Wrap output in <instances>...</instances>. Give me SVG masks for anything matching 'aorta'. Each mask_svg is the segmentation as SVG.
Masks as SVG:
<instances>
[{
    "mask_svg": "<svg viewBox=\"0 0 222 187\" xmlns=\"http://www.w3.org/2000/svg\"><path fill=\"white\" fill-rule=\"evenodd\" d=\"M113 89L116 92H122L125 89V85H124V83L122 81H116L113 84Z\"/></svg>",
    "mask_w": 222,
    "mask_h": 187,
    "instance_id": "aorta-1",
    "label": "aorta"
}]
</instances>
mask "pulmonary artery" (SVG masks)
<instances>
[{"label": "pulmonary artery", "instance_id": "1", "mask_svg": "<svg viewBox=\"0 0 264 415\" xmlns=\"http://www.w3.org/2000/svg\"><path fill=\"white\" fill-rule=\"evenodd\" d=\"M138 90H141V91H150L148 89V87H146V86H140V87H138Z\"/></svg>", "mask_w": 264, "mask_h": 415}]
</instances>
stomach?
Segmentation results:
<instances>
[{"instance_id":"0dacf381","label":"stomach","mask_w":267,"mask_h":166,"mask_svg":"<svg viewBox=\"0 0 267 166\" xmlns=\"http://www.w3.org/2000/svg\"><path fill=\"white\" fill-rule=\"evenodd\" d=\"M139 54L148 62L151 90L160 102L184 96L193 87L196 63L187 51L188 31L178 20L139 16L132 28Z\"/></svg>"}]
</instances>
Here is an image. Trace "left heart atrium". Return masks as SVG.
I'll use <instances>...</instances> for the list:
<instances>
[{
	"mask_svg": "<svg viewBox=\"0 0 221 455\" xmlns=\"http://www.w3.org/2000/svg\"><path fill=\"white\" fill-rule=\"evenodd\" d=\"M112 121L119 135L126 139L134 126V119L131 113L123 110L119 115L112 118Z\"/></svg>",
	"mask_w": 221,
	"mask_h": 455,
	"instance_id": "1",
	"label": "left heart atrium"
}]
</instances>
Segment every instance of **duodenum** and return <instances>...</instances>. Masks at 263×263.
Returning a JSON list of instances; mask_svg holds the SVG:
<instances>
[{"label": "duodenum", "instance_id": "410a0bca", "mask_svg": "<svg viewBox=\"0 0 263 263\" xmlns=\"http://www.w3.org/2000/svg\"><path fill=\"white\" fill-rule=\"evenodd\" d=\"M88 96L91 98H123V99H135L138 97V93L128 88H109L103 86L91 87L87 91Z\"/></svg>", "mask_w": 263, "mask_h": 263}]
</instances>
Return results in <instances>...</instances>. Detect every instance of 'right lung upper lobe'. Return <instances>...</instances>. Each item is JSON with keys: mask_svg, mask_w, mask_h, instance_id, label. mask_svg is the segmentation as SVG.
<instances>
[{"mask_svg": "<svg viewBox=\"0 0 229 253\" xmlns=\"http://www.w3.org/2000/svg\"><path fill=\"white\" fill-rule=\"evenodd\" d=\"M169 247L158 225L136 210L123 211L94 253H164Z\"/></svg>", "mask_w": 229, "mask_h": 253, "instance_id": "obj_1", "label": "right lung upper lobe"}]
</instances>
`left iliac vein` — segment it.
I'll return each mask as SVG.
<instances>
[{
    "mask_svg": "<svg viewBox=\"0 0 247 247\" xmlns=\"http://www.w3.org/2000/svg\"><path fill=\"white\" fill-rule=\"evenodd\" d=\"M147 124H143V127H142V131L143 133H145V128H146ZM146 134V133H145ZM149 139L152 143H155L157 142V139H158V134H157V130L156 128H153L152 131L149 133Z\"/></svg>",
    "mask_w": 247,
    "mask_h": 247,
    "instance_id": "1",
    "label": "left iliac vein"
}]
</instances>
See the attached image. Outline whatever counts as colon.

══════════

• _AIM OF THE TASK_: Swap "Detect" for "Find" and reproduce all the records above, leaving every other word unchanged.

• _REPLY_:
Wrap output in <instances>...</instances>. Give me SVG masks for anything matching 'aorta'. Each mask_svg is the segmentation as SVG.
Masks as SVG:
<instances>
[{
    "mask_svg": "<svg viewBox=\"0 0 222 187\" xmlns=\"http://www.w3.org/2000/svg\"><path fill=\"white\" fill-rule=\"evenodd\" d=\"M113 89L116 92H122L125 89V85H124V83L122 81H116L113 84Z\"/></svg>",
    "mask_w": 222,
    "mask_h": 187,
    "instance_id": "aorta-1",
    "label": "aorta"
}]
</instances>
mask "pulmonary artery" (SVG masks)
<instances>
[{"label": "pulmonary artery", "instance_id": "1", "mask_svg": "<svg viewBox=\"0 0 264 415\" xmlns=\"http://www.w3.org/2000/svg\"><path fill=\"white\" fill-rule=\"evenodd\" d=\"M138 90H141V91H150L148 89V87H146V86H140V87H138Z\"/></svg>", "mask_w": 264, "mask_h": 415}]
</instances>
stomach?
Segmentation results:
<instances>
[{"instance_id":"0dacf381","label":"stomach","mask_w":267,"mask_h":166,"mask_svg":"<svg viewBox=\"0 0 267 166\" xmlns=\"http://www.w3.org/2000/svg\"><path fill=\"white\" fill-rule=\"evenodd\" d=\"M139 54L148 62L151 90L160 102L184 96L193 87L196 63L187 51L188 31L178 20L139 16L132 28Z\"/></svg>"}]
</instances>
Here is an image. Trace "left heart atrium". Return masks as SVG.
I'll use <instances>...</instances> for the list:
<instances>
[{
	"mask_svg": "<svg viewBox=\"0 0 221 455\" xmlns=\"http://www.w3.org/2000/svg\"><path fill=\"white\" fill-rule=\"evenodd\" d=\"M112 121L119 135L126 139L134 126V119L131 113L123 110L119 115L112 118Z\"/></svg>",
	"mask_w": 221,
	"mask_h": 455,
	"instance_id": "1",
	"label": "left heart atrium"
}]
</instances>
Segment every instance of **duodenum** and return <instances>...</instances>. Masks at 263×263.
Returning a JSON list of instances; mask_svg holds the SVG:
<instances>
[{"label": "duodenum", "instance_id": "410a0bca", "mask_svg": "<svg viewBox=\"0 0 263 263\" xmlns=\"http://www.w3.org/2000/svg\"><path fill=\"white\" fill-rule=\"evenodd\" d=\"M88 96L91 98H123V99H135L138 97V93L128 88H109L103 86L91 87L87 91Z\"/></svg>", "mask_w": 263, "mask_h": 263}]
</instances>
Return results in <instances>...</instances>. Find every instance of 'right lung upper lobe'. Return <instances>...</instances>. Each item is JSON with keys: mask_svg, mask_w, mask_h, instance_id, label. mask_svg is the segmentation as SVG.
<instances>
[{"mask_svg": "<svg viewBox=\"0 0 229 253\" xmlns=\"http://www.w3.org/2000/svg\"><path fill=\"white\" fill-rule=\"evenodd\" d=\"M169 247L158 225L136 210L123 211L94 253H164Z\"/></svg>", "mask_w": 229, "mask_h": 253, "instance_id": "obj_1", "label": "right lung upper lobe"}]
</instances>
`left iliac vein` — segment it.
I'll return each mask as SVG.
<instances>
[{
    "mask_svg": "<svg viewBox=\"0 0 247 247\" xmlns=\"http://www.w3.org/2000/svg\"><path fill=\"white\" fill-rule=\"evenodd\" d=\"M147 124H143V127H142V131L143 133H145V128H146ZM146 134V133H145ZM149 139L152 143H155L157 142V139H158V134H157V130L156 128H153L152 131L149 133Z\"/></svg>",
    "mask_w": 247,
    "mask_h": 247,
    "instance_id": "1",
    "label": "left iliac vein"
}]
</instances>
See the attached image. Outline whatever counts as colon.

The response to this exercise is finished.